THE WORLD HARVARD OFFERED WASN’T mine to keep. After graduating in late 2010 in an unmajestic off-cycle ceremony, I walked away from Jane’s story for almost two years.
I wanted to work in an office and to make a home for myself that fit better than Queens ever had. I moved away as far as I could, hoping that the sense of dislocation I had felt since I was a child could be relieved by something as simple as moving to the right city. But as much as a part of me ached to make this new city home, another part of me refused to let it become comfortable. I would go out on the weekends with a mission to buy pillows, and each time I’d come home with something more uncomfortable than the last: Glass Tupperware. A set of knives. It was as if I was playing a game with myself: unable to admit that this wasn’t the right place or the right time, I instead did everything I could to kick myself out. It worked.
Six months later, I moved back in with my parents, into the apartment that I’d promised myself before that first day of college that I would never live in again. And it was there—free of the constraints of what I should do, contemplating instead notions of connection and lostness—that I turned back to Jane.

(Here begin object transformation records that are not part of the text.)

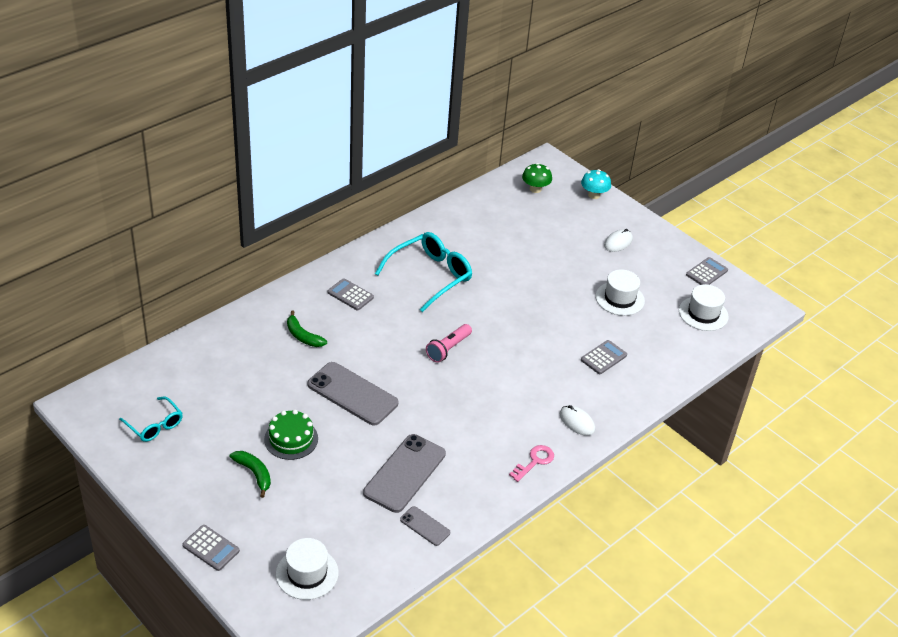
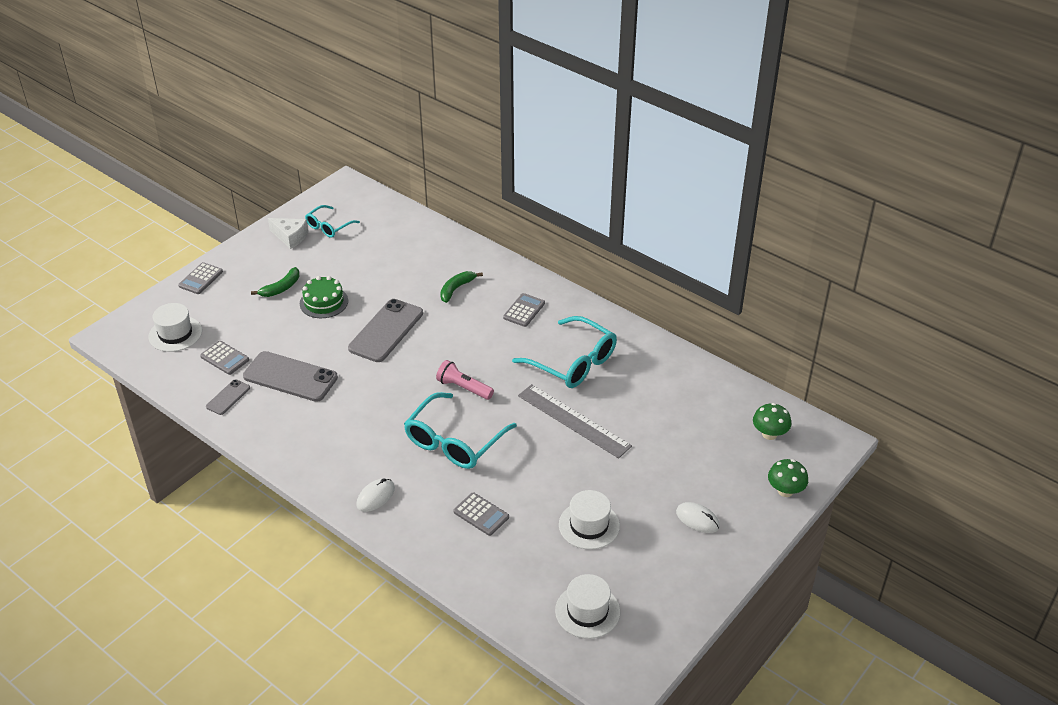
camera: 85 degrees right, 0 degrees up
(160, 460) = (290, 237): none -> white cheese
(502, 287) = (574, 420): none -> grey ruler
(516, 363) = (454, 441): none -> turquoise glasses
(534, 461) = (315, 467): pink key -> none
(594, 195) = (785, 491): turquoise mushroom -> green mushroom
(706, 273) = (672, 615): grey calculator -> grey calculator (224, 358)

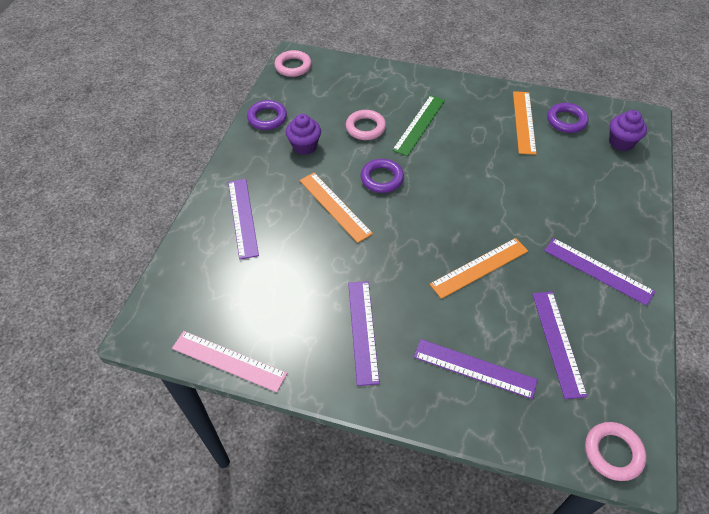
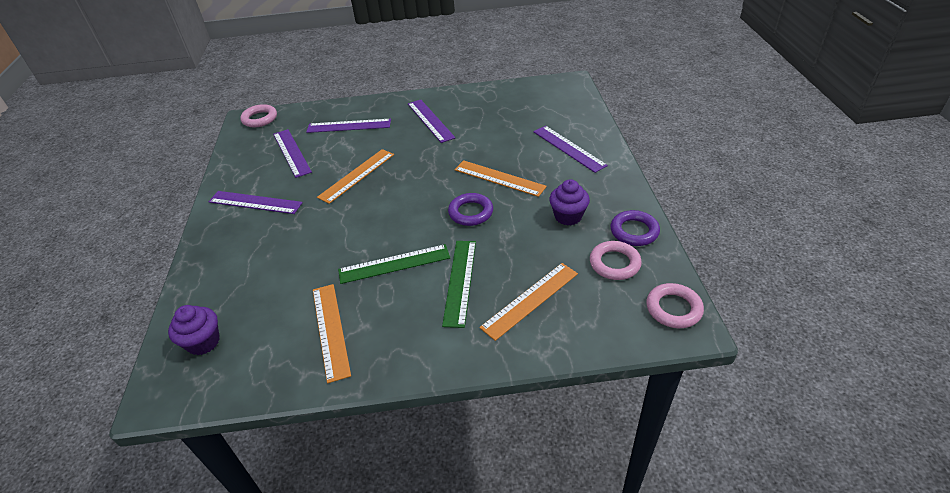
camera: 160 degrees right, 10 degrees down
(229, 360) = (505, 87): pink ruler -> none
(365, 128) = (519, 257): pink ring -> pink ring (614, 263)
(377, 98) = (530, 300): none -> orange ruler
(465, 154) = (394, 264): none -> green ruler
(566, 120) = (273, 352): purple ring -> none

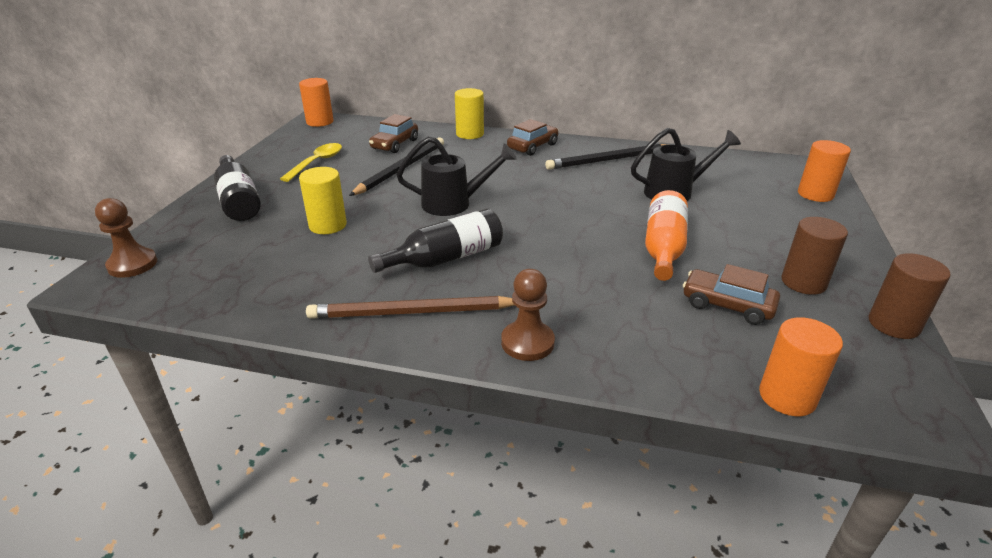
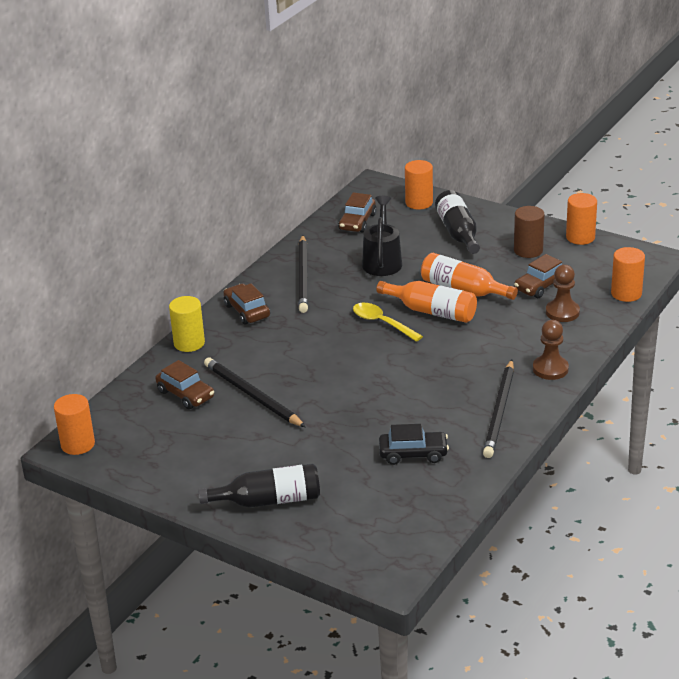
camera: 70 degrees left, 0 degrees up
(132, 264) = (368, 557): brown pawn -> brown pawn (562, 312)
(315, 264) = (413, 454): none -> black car
(317, 163) = (203, 449): yellow spoon -> yellow spoon (382, 323)
(328, 225) = (349, 446): yellow cylinder -> none
(412, 312) = (499, 411): brown pencil -> black pencil
(445, 258) = (434, 389): black bottle -> black bottle (458, 233)
(453, 204) = (344, 373): black watering can -> none
(601, 234) = (432, 311): none -> orange bottle
(734, 169) = (357, 222): none -> brown car
(893, 324) = (580, 237): brown cylinder -> orange cylinder

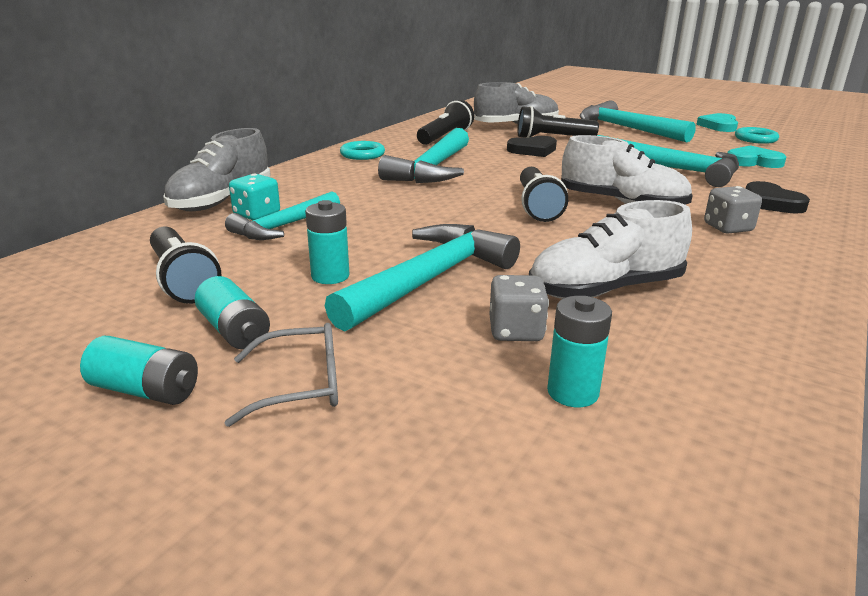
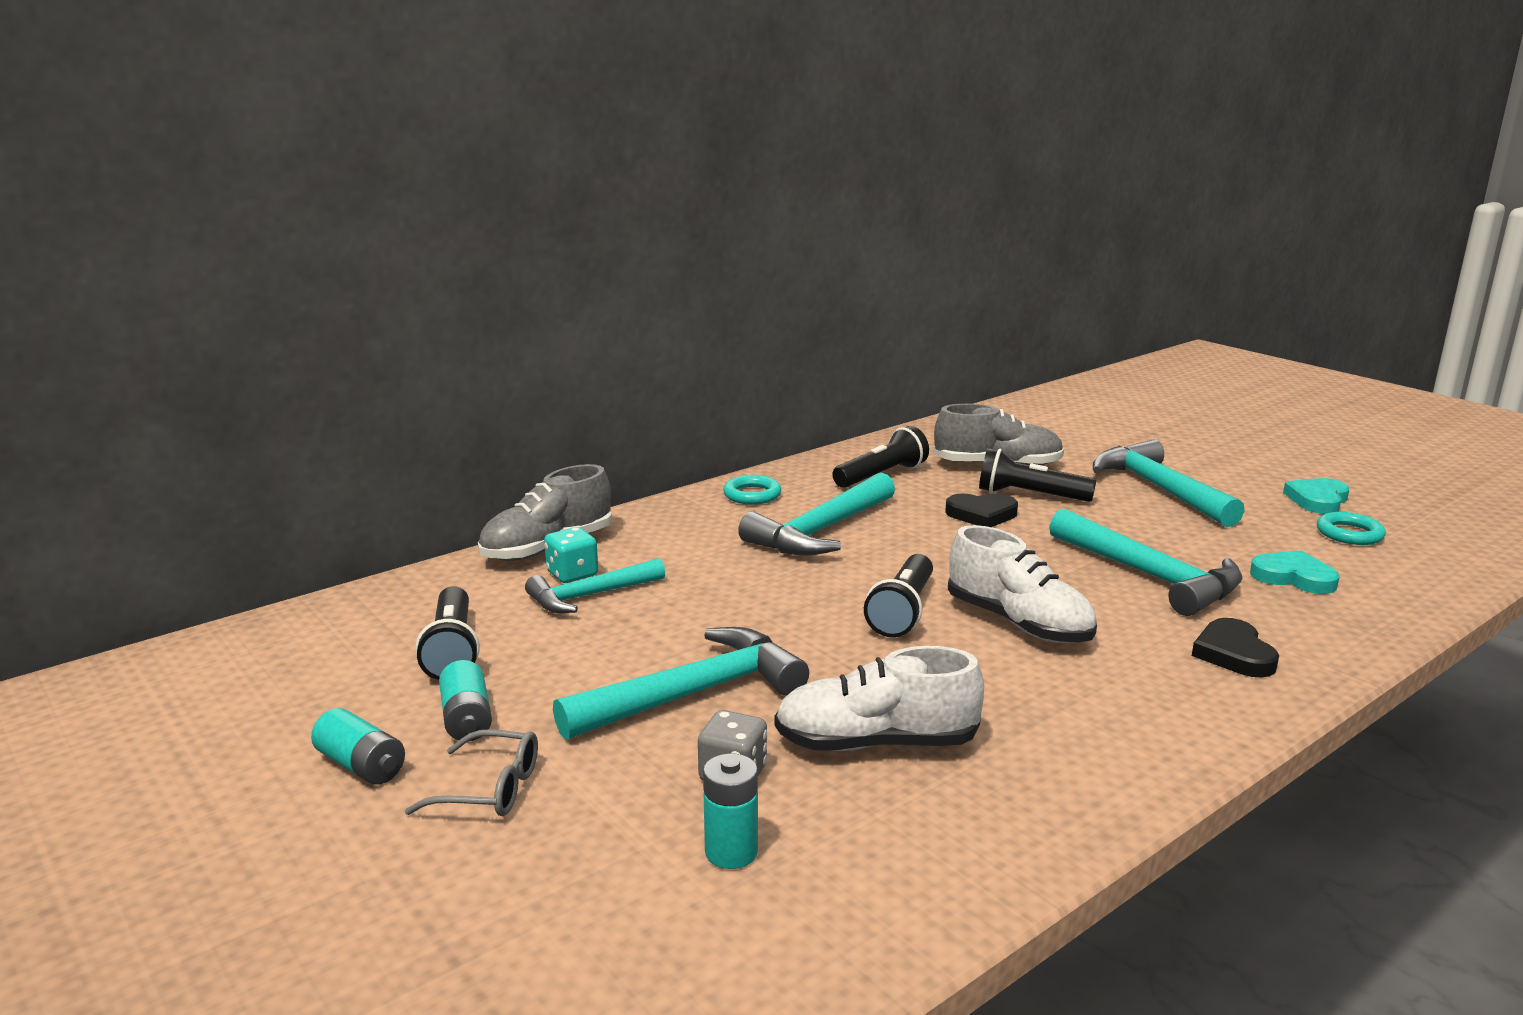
camera: 20 degrees right, 5 degrees down
(330, 276) = (595, 671): turquoise battery -> none
(728, 228) = (1124, 684): grey dice -> none

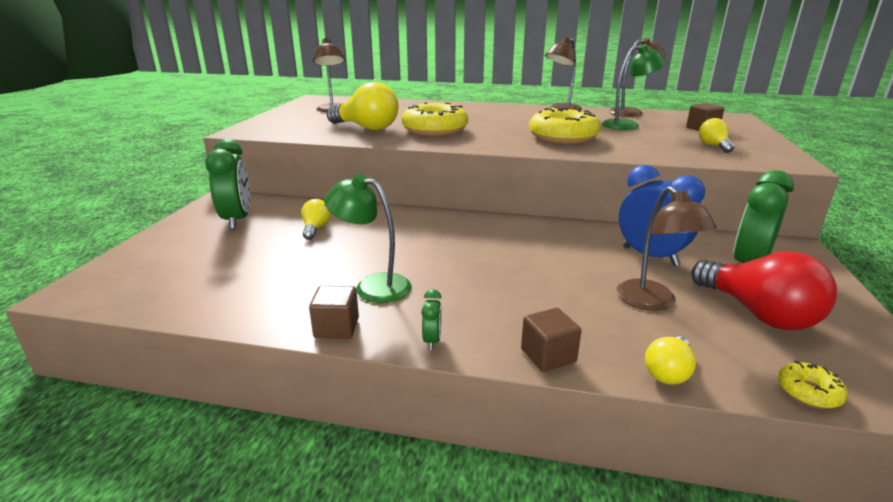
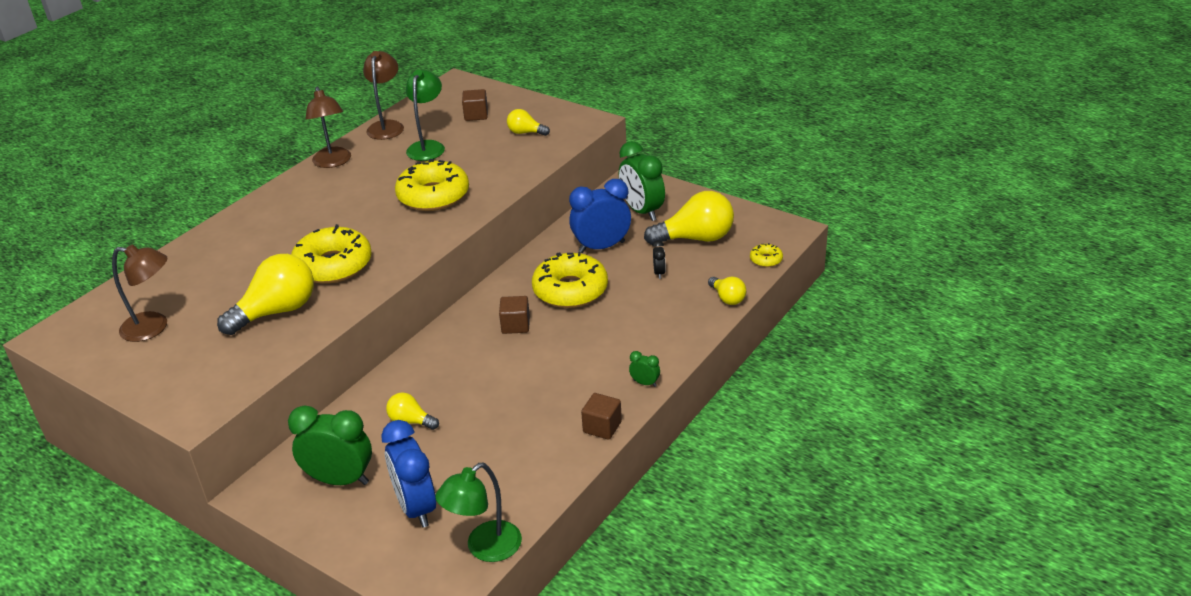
camera: 65 degrees left, 10 degrees up
(200, 255) = (416, 507): none -> blue clock
(373, 286) = (552, 399): green lamp -> green lamp (485, 548)
(548, 356) = (688, 338): brown cube -> brown cube (515, 325)
(558, 256) = (570, 290): none -> yellow donut
(652, 302) = (659, 273): brown lamp -> black clock
(758, 313) = (696, 238): red light bulb -> yellow light bulb

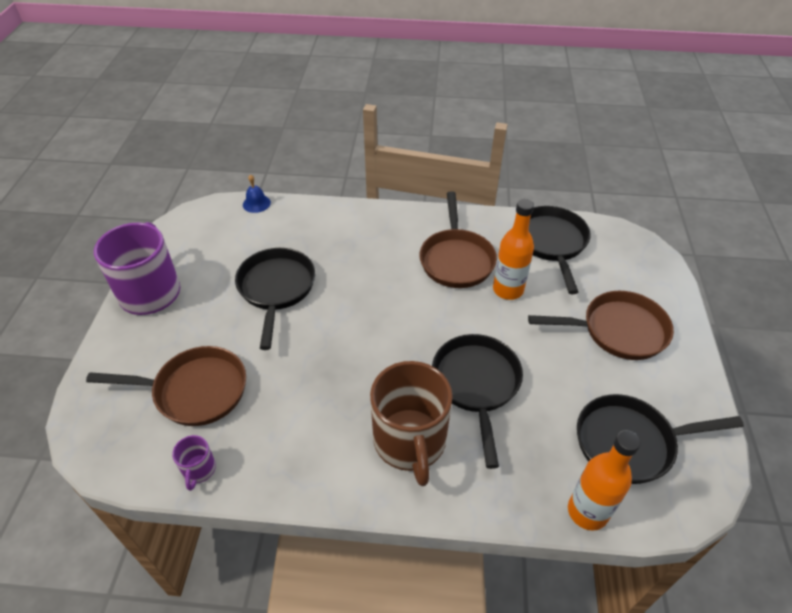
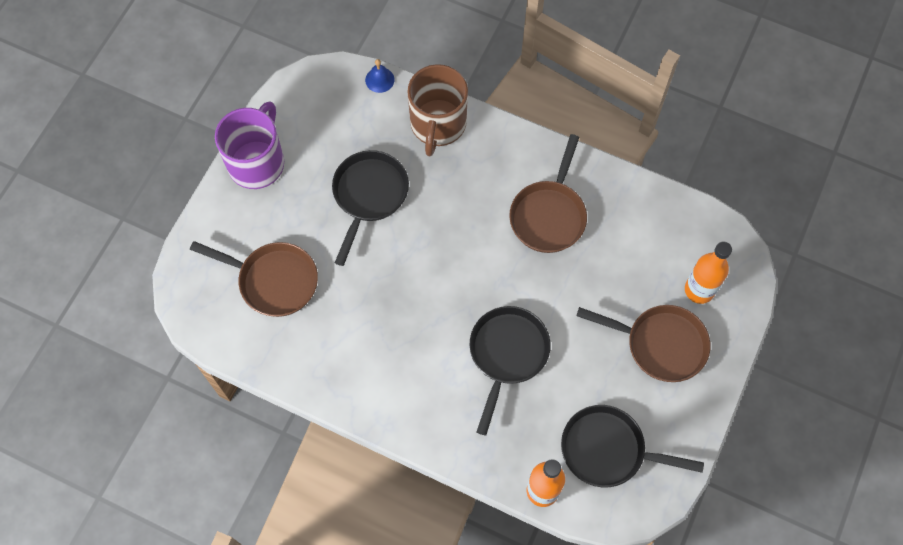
camera: 20 degrees right, 20 degrees up
(199, 470) = (261, 353): purple mug -> none
(410, 442) = (430, 387): brown mug -> brown mug (437, 125)
(508, 290) = (581, 267): orange bottle -> orange bottle (699, 290)
(551, 243) = (652, 225): black pan -> none

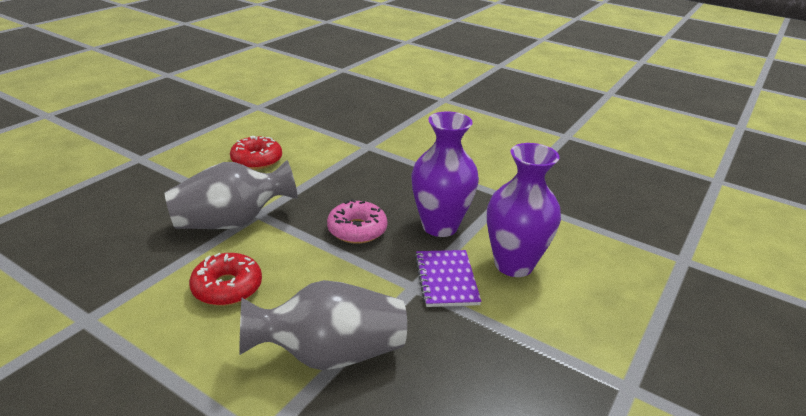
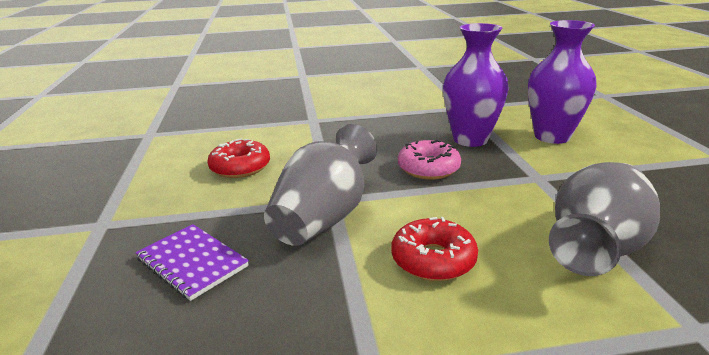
camera: 40 degrees left, 5 degrees down
(446, 280) = (543, 163): purple notebook -> purple notebook (192, 262)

It wasn’t heroic. There was no sense of embarking on a grand quest. It was just that I had no idea how to move on or to move out, and Jane’s story seemed as good a direction as any.
It seems obvious in retrospect that Jane was still waiting there for me. In the intervening time, I had silently gotten older than her without realizing it. I was now twenty-four, and she, as she always would be, was twenty-three. I didn’t know how far I would get with her story, but I knew I had to try.
I resumed my online sleuthing. Within a few months—by late summer 2012—I had learned that Jill and Don Mitchell had been anthropology professors at Buffalo State, Jane’s parents had both passed away, and Jim Humphries, the boyfriend, had withdrawn from Harvard a few years after Jane’s death. Now he was nowhere to be found. From Harvard’s online course catalog, to which my old Harvard ID still gave me access, I learned that Professor Karl Lamberg-Karlovsky would be teaching a class that fall: Anthropology 1065: The Ancient Near East. Tuesdays and Thursdays at 10 a.m. in the Peabody Museum Room 57-E, the listing said. I knew that almost anyone could sit in on a class during Shopping Week—the first week of classes when students are still deciding what to take, and professors have no sense of who’s supposed to be there—so I could slip in unnoticed. It was a few weeks away. If I really was going to do it, this was my chance.